Les Ducks dans la tête!

  |  Jean-François Chaumont  |  Radio-Canada
Samuel Pahlsson Pahlsson entouré d'Alfredsson et Meszaros   © AFP/Jeff Gross/Getty Images

OTTAWA - Martin Brodeur décrivait les Sénateurs comme une équipe inébranlable, une équipe qui jouait avec une confiance débordante. Des qualités qui ne ressortent pas face aux Ducks.

Martin Brodeur décrivait les Sénateurs comme une équipe inébranlable, une équipe qui jouait avec une confiance débordante. Des qualités qui ne ressortent pas face à Anaheim.

Aux yeux du gardien étoile, les Devils ne parvenaient pas à rentrer dans la tête des Sénateurs. Cette intrusion tant souhaitée par Brodeur, les Ducks l'ont réussi.

Les Ducks ont-ils vraiment trouvé place dans le « cerveau » des Sens depuis le jour un de cette finale de la Coupe Stanley?

« Non, répond avec conviction et sans hésitation, le capitaine Daniel Alfredsson. Nous ne jouons tout simplement pas à notre niveau habituel. »

Louangé depuis le début des séries, Alfredsson a frappé un mur face aux Ducks. Le mur a trois noms: Samuel Pahlsson, Rob Niedermayer et Travis Moen.

Alfredsson et ses compagnons de trio, Jason Spezza et Dany Heatley, n'ont toujours pas obtenu de but en deux matchs. Une panne qui survient au pire moment.

« Le trio de Pahlsson fait du bon travail et il a réussi à nous contenir depuis le début de la série, explique Spezza. Nous devons lui rendre crédit. Mais le principal problème selon moi, c'est que nous ne jouons pas aussi bien. Nous ne contrôlons pas la rondelle assez longtemps et nous ne provoquons pas autant de chances que lors des dernières séries. En ce moment, nous craignons de commettre des erreurs et nous ne prenons pas assez de risques. Tout cela reviendra avec la confiance. »

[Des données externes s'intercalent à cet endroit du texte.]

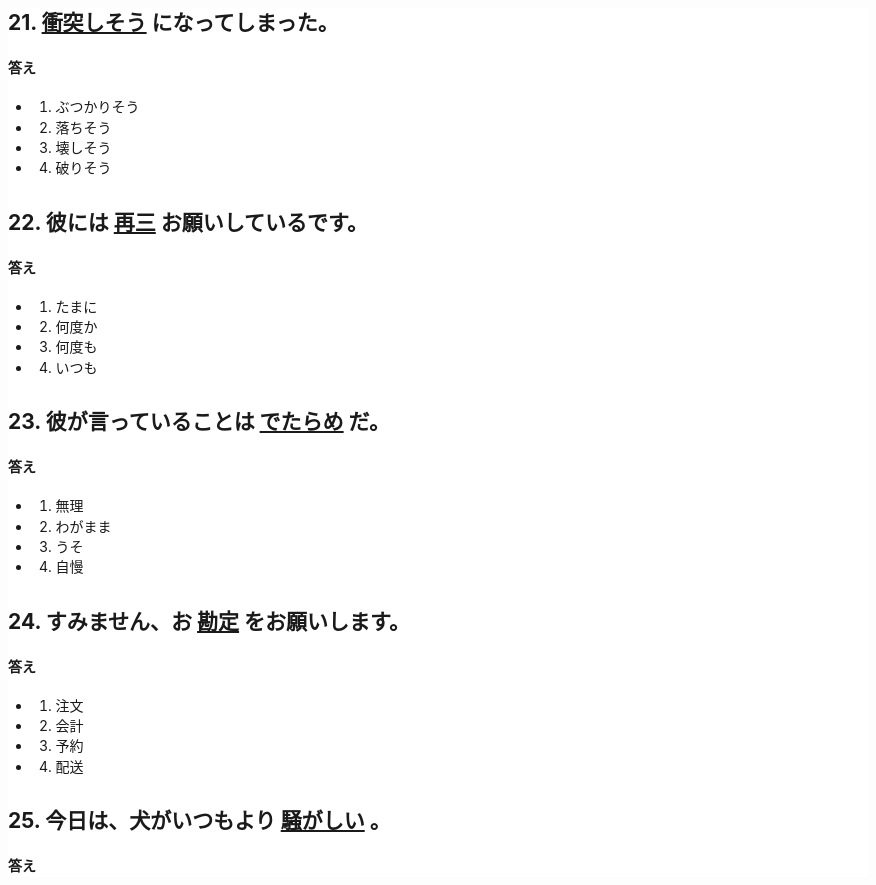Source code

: ## 21. <u>衝突しそう</u> になってしまった。

#### 答え

- 1) ぶつかりそう

- 2) 落ちそう

- 3) 壊しそう

- 4) 破りそう



## 22. 彼には <u>再三</u> お願いしているです。

#### 答え

- 1) たまに

- 2) 何度か

- 3) 何度も

- 4) いつも



## 23. 彼が言っていることは <u>でたらめ</u> だ。

#### 答え

- 1) 無理

- 2) わがまま

- 3) うそ

- 4) 自慢



## 24. すみません、お <u>勘定</u> をお願いします。

#### 答え

- 1) 注文

- 2) 会計

- 3) 予約

- 4) 配送



## 25. 今日は、犬がいつもより <u>騒がしい</u> 。

#### 答え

En plus de museler le trio numéro un des Sénateurs, Moen et Pahlsson ont inscrit les deux buts gagnants dans cette série. De quoi rentrer dans la tête des Sens!

Rien d'impossible

Spezza, Alfredsso, Heatley Un trio qui donne du fil à retordre.   © PC/Bill Kostroun

Malgré un retard de 0-2, les Sénateurs croient toujours en leur chance de revenir dans cette série. Dans l'histoire de la Coupe Stanley, 30 équipes ont perdu leurs deux premiers matchs à l'étranger. Une seule équipe parmi les 30 a surmonté un tel retard, le Canadien de Montréal de 1971.

« Les Sénateurs ont du caractère, nous l'avons démontré cette saison, affirme le Québécois Antoine Vermette. Nous revenons à la maison et l'énergie de nos partisans nous aidera. »

Le dernier choix dans les changements de trio facilitera également le travail de l'entraîneur Bryan Murray. À certaines occasions, Murray parviendra à éloigner l'unité de Pahlsson de celle de Spezza.

Afin de contrer le jeu robuste des Ducks, Murray n'a pas écarté la possibilité d'utiliser le dur à cuire Brian McGrattan. Il n'a toutefois pas le talent d'un sauveur.

Par ailleurs, Chris Neil, l'autre homme robuste des Sénateurs, a raté l'entraînement pour assister à la naissance de son premier enfant, une fille. Il sera toutefois en uniforme pour le troisième match de la série.